DATA IN THIS EXERCISE:
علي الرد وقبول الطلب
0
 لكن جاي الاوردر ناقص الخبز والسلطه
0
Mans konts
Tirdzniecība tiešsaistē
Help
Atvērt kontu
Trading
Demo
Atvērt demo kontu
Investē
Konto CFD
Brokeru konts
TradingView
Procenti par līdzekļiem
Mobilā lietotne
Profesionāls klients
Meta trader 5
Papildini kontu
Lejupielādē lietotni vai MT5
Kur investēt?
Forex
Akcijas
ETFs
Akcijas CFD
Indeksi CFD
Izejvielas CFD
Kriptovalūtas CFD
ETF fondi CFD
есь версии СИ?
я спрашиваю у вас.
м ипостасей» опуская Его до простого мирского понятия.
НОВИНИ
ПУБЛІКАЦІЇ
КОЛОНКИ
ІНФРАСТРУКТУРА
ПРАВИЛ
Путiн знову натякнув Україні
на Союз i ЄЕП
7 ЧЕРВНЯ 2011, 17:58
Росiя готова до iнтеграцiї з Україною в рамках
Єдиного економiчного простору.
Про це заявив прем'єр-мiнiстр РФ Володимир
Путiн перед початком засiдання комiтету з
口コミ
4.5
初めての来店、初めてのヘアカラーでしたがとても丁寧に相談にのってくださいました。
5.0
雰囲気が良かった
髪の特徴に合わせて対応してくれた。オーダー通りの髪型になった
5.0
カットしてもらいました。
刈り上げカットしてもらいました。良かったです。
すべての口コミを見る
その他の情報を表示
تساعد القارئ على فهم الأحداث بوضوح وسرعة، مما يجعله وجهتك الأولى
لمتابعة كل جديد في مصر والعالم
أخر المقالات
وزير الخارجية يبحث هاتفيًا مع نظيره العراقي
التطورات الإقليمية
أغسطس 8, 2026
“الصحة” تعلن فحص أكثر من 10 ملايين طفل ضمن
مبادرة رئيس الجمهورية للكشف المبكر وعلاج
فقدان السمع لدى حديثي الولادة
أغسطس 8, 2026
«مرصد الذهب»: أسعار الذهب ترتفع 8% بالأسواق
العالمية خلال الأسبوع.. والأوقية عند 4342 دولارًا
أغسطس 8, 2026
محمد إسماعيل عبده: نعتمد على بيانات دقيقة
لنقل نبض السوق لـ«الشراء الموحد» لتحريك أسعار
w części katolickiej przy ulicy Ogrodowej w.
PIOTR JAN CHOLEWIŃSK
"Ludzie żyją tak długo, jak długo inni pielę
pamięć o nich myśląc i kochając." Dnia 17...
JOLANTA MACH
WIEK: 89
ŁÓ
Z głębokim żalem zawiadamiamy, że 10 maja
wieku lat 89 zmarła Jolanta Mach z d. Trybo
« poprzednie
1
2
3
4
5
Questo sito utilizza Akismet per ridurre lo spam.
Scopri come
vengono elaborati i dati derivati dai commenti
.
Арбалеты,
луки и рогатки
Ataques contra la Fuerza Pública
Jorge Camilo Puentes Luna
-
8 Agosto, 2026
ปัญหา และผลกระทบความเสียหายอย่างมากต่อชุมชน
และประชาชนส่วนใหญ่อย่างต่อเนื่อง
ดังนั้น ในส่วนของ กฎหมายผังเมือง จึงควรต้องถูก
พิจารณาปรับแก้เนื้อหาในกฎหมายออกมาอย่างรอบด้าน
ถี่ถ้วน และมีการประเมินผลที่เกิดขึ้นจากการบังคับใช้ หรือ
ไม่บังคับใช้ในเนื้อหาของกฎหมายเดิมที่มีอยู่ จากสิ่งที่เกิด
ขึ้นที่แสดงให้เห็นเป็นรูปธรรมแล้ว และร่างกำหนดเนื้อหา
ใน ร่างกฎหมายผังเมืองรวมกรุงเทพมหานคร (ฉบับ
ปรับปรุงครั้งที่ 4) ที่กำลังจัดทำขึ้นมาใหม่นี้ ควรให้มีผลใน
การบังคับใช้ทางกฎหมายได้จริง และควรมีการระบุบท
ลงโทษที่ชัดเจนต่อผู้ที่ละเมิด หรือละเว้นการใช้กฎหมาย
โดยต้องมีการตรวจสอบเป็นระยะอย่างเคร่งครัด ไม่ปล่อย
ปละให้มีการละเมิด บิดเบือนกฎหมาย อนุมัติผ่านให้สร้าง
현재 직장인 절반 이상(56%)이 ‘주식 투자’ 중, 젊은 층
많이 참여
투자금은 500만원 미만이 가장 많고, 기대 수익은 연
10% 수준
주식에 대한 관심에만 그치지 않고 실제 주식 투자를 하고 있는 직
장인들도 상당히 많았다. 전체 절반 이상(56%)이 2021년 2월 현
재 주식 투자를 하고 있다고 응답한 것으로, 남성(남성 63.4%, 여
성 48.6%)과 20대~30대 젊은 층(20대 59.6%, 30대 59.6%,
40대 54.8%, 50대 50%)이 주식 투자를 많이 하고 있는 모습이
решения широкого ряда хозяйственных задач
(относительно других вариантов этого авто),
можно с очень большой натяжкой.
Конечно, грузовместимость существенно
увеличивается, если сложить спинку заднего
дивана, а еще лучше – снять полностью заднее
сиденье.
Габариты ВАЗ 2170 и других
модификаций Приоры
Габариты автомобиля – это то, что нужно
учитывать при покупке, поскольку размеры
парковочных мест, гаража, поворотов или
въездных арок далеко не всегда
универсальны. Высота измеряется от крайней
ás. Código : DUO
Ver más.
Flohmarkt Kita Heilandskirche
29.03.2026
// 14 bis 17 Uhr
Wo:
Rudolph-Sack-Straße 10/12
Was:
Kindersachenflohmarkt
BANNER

ACTIVITY:
Your task is to reproduce exactly the lines that begin at the line containing "ไม่บังคับใช้ใน" and end at the final line of the data above.

ANSWER:
ไม่บังคับใช้ในเนื้อหาของกฎหมายเดิมที่มีอยู่ จากสิ่งที่เกิด
ขึ้นที่แสดงให้เห็นเป็นรูปธรรมแล้ว และร่างกำหนดเนื้อหา
ใน ร่างกฎหมายผังเมืองรวมกรุงเทพมหานคร (ฉบับ
ปรับปรุงครั้งที่ 4) ที่กำลังจัดทำขึ้นมาใหม่นี้ ควรให้มีผลใน
การบังคับใช้ทางกฎหมายได้จริง และควรมีการระบุบท
ลงโทษที่ชัดเจนต่อผู้ที่ละเมิด หรือละเว้นการใช้กฎหมาย
โดยต้องมีการตรวจสอบเป็นระยะอย่างเคร่งครัด ไม่ปล่อย
ปละให้มีการละเมิด บิดเบือนกฎหมาย อนุมัติผ่านให้สร้าง
현재 직장인 절반 이상(56%)이 ‘주식 투자’ 중, 젊은 층
많이 참여
투자금은 500만원 미만이 가장 많고, 기대 수익은 연
10% 수준
주식에 대한 관심에만 그치지 않고 실제 주식 투자를 하고 있는 직
장인들도 상당히 많았다. 전체 절반 이상(56%)이 2021년 2월 현
재 주식 투자를 하고 있다고 응답한 것으로, 남성(남성 63.4%, 여
성 48.6%)과 20대~30대 젊은 층(20대 59.6%, 30대 59.6%,
40대 54.8%, 50대 50%)이 주식 투자를 많이 하고 있는 모습이
решения широкого ряда хозяйственных задач
(относительно других вариантов этого авто),
можно с очень большой натяжкой.
Конечно, грузовместимость существенно
увеличивается, если сложить спинку заднего
дивана, а еще лучше – снять полностью заднее
сиденье.
Габариты ВАЗ 2170 и других
модификаций Приоры
Габариты автомобиля – это то, что нужно
учитывать при покупке, поскольку размеры
парковочных мест, гаража, поворотов или
въездных арок далеко не всегда
универсальны. Высота измеряется от крайней
ás. Código : DUO
Ver más.
Flohmarkt Kita Heilandskirche
29.03.2026
// 14 bis 17 Uhr
Wo:
Rudolph-Sack-Straße 10/12
Was:
Kindersachenflohmarkt
BANNER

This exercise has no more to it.